L’Éthiopie devient le premier client étranger confirmé des drones de combat russes Orion-E
Addis-Abeba, Éthiopie – L’Éthiopie a confirmé l’acquisition de drones de reconnaissance et d’attaque Orion-E fabriqués en Russie, marquant la première exportation publiquement vérifiée de ce système d’aéronef sans pilote (UAV). La révélation, faite lors de l’Aviation Expo 2026, souligne l’expansion des ventes d’armes russes, notamment en Afrique, malgré les sanctions internationales et les restrictions à l’exportation.
Le drone exposé à l’exposition, arborant les marquages de l’armée de l’air éthiopienne, était présenté avec l’ensemble complet du complexe Orion-E, comprenant l’aéronef lui-même, une station de contrôle au sol et l’équipement de support nécessaire. Cette acquisition offre à l’Éthiopie une capacité de surveillance et d’attaque de longue durée, potentiellement modifiant l’équilibre régional des forces.
Le Orion-E, développé par le groupe russe Kronshtadt, a effectué son premier vol en 2016 et a été utilisé par les forces russes dans des opérations de combat en Syrie et en Ukraine. Il est considéré comme un équivalent aux drones MALE (Medium Altitude Long Endurance) occidentaux comme le MQ-1 Predator, offrant une surveillance persistante et une capacité d’attaque limitée.

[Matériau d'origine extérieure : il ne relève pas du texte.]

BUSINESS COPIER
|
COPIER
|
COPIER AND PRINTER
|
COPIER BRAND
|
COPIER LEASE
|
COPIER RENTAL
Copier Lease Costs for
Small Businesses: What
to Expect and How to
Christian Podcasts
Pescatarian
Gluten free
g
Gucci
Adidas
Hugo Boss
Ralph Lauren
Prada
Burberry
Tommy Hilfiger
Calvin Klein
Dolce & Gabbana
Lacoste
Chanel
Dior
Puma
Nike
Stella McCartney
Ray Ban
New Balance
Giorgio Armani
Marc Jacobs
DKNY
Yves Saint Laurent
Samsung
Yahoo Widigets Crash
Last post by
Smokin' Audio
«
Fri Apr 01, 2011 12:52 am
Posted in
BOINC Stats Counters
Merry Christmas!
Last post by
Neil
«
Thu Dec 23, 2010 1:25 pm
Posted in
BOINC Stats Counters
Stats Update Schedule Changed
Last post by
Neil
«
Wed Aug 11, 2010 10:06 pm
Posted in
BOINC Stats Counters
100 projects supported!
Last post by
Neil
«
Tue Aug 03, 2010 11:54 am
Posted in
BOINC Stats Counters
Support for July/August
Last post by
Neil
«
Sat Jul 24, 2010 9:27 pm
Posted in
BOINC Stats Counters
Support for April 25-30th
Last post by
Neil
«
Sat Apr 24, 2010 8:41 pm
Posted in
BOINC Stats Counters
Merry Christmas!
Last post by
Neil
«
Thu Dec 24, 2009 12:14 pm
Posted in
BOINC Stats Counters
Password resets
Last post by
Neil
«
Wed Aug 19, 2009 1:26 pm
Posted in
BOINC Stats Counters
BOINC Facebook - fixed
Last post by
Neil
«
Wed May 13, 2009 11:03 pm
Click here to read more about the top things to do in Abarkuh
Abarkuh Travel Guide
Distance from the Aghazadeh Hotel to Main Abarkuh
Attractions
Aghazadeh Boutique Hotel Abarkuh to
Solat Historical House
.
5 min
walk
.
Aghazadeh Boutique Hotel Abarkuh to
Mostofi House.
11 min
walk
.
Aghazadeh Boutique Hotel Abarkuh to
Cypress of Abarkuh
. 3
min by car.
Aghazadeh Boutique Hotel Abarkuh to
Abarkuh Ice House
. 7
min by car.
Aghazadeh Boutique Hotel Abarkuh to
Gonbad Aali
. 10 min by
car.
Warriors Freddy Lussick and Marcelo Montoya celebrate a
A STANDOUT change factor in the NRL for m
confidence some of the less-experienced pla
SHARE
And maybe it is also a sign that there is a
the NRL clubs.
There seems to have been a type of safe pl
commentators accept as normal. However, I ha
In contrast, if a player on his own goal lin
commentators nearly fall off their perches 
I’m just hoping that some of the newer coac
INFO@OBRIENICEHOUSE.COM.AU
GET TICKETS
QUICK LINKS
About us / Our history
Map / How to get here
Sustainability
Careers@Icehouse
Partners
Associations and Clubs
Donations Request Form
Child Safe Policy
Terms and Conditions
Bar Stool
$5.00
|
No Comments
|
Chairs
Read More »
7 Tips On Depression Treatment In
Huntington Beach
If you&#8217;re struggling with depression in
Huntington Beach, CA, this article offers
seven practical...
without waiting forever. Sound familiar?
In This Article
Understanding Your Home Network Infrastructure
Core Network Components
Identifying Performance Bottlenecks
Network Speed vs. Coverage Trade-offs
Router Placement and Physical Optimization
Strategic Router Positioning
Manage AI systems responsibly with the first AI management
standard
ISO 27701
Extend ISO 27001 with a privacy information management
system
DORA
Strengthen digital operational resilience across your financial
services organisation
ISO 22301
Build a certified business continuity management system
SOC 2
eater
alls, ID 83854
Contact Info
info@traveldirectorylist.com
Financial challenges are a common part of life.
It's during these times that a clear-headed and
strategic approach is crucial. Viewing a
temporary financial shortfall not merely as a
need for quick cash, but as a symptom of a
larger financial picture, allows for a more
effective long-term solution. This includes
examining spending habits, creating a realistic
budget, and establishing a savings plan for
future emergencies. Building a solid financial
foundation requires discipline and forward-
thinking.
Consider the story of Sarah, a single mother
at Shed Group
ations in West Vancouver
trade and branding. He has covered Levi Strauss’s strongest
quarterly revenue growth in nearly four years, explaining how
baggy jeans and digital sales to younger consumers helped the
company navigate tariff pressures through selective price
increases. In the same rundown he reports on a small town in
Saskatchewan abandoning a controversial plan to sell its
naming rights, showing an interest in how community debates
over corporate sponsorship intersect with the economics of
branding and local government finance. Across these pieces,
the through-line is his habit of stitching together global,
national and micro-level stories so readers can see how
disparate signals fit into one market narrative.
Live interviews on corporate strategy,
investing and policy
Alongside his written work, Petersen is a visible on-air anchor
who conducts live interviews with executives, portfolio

“Cette vente est significative pour plusieurs raisons,” explique Michael Horowitz, analyste en sécurité et rédacteur en chef de Defense News. “Elle démontre la capacité de la Russie à trouver des acheteurs pour ses systèmes d’armes malgré les pressions occidentales. Elle indique également un intérêt croissant pour les drones de fabrication russe dans les pays qui cherchent des alternatives moins coûteuses et moins politiquement contraignantes aux offres occidentales.”
Selon des analystes open source, le système Orion a été utilisé par les forces russes pour la reconnaissance, l’acquisition de cibles et des missions d’attaque utilisant des munitions guidées. Le groupe indépendant de surveillance de la défense Oryx a documenté la perte d’au moins neuf drones Orion pendant la guerre en Ukraine, soulignant les vulnérabilités de ces UAV face aux défenses aériennes modernes et à la guerre électronique.
L’Éthiopie, confrontée à des tensions régionales et à des conflits internes, pourrait utiliser le Orion-E pour la surveillance des frontières, la lutte contre le terrorisme et le soutien aux opérations militaires. L’acquisition intervient dans un contexte de tensions croissantes dans la région du Cor d’Afrique, où des conflits et des instabilités persistent.
Bien que les responsables russes promeuvent le Orion comme une plateforme éprouvée, les pertes subies en Ukraine soulignent les risques inhérents à l’utilisation de drones à moyenne altitude dans un espace aérien contesté. Le drone est capable d’opérer à des altitudes allant jusqu’à 7 500 mètres, avec une endurance dépassant les 24 heures, selon la charge utile.
La Russie continue de rechercher des marchés d’exportation pour ses systèmes sans pilote, en particulier en Afrique, au Moyen-Orient et en Asie. Le Orion-E est commercialisé comme une alternative moins coûteuse aux drones MALE occidentaux, avec moins de restrictions politiques attachées à la vente et à l’emploi.
L’acquisition par l’Éthiopie marque un tournant, signalant le passage de la Russie d’une utilisation domestique à des ventes internationales du système Orion. Cette évolution pourrait avoir des implications importantes pour la sécurité régionale et la prolifération des drones armés.